Policymakers can do, and some already are doing, things to reduce the uncertainties with the above issues. For example, trade negotiations and agreements via the WTO, since trade opening can lead to a more effective use of the limited resources and reduce the existing poverty, inequality and vulnerability of agri commodities. Risks related to fluctuating prices can also be mitigated through the use of several market-based options, such as future markets and insurances. However, these instruments are often rather costly in terms of fees and prices. Some countries attempted to increase their support for these instruments in the last years, but agricultural insurances are still immature and deviate widely amongst countries.
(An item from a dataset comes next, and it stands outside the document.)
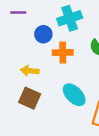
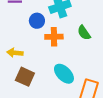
yellow arrow: (30, 71) -> (15, 53), moved

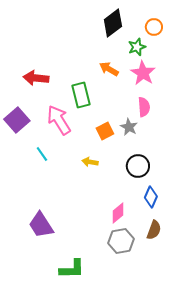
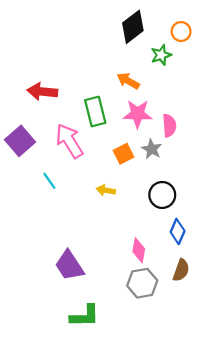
pink star: (143, 73) -> (138, 114), moved, turned -30
pink diamond: (118, 213) -> (139, 250), turned -40
purple trapezoid: (41, 225) -> (69, 266), moved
Additionally, government authorities could commit to a more determined program for agricultural R&D investment. Farmers should be encouraged to use new technologies to increase their efficiency. Future studies can use advanced econometric methods to examine the potential impact of hypothetical shocks on agri commodities markets.

Author contribution statement

Bikramaditya Ghosh: Conceived and designed the experiments; Performed the experiments; Analyzed and interpreted the data; Contributed reagents, materials, analysis tools or data; Wrote the paper. DR DIMITRIOS PAPARAS: Conceived and designed the experiments; Wrote the paper.

Funding statement

This research did not receive any specific grant from funding agencies in the public, commercial, or not-for-profit sectors.

Data availability statement

Data will be made available on request.

Declaration of competing interest

The authors declare no competing interests.